Maps

The half-mile paper maps are the best maps out there in terms of zoom-level and accuracy. Get ’em, they’re free, though you do need to print them. Everybody will be referring to them (as in: there is water at mile 1539, the trail is closed due to fire between 1286 and 1341).

If you’re shipping resupply packages out to yourself, then you should add the relevant half-mile paper maps into each box, to avoid walking with the entire map, as it is heavy (200 pages).

Having a paper map and operating a compass somehow gets you closer to your surroundings as you need to orientate yourself, know the directions and relate to all the names of rivers, mountains and forests.

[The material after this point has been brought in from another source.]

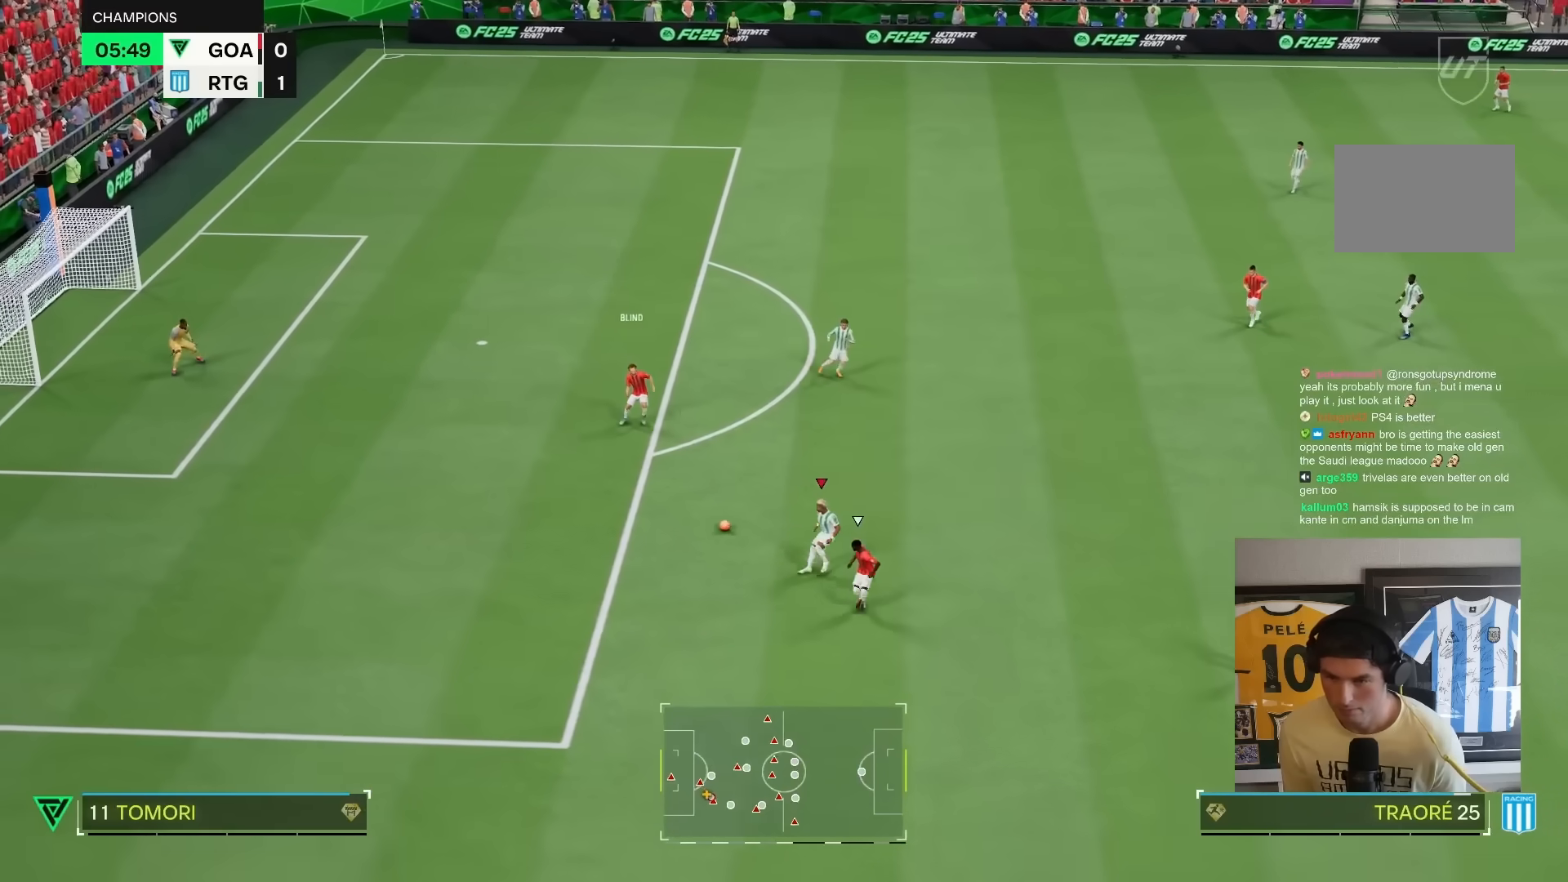
{"dt_ms": 500, "buttons": ["R2"], "left_stick": "up-left", "right_stick": "center", "events": [[183, "left_stick", "down"], [250, "L1", "down"], [300, "L1", "up"], [350, "left_stick", "up-left"], [450, "R1", "up"]]}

That said, the two relevant smartphone apps for the PCT (guthooks and halfmile) are a very nice tool. If you’re lost, it can quickly direct you back to trail. On the guthooks app, some water sources are mentioned and even updated whether they are running or not, by other hikers through the app. You will never be asking yourself “is this really the trail or did I, accidentally, loose it?”.

New tech or not? I stand neutral in that discussion. The comfort of a papermap is invaluable, sitting there around the fire in the evening, looking at the contours and names of mountains. It doesn’t run out of battery and there is something lovely “oldschool” by navigating with a map and compass.

But don’t be fooled. The apps and the gps-enabled smartphone is an extremely straightforward tool to quickly assess your distance to the next creek and get your exact position. If you’re trapped in a white-out, it could save your life as a map-and-compass is next-to-useless when you can’t see the topographical features around you. A gps signal can.

So, learn how to use the map and compass for safety, for the experience and since you’re likely carrying it anyway. Conserve battery and keep your smartphone charged, also for safety and comfort and since your likely carrying it anyways. If you know how to operate both, then two navigation technologies are better than one. And neither a compass nor a smartphone is rocket-science to operate.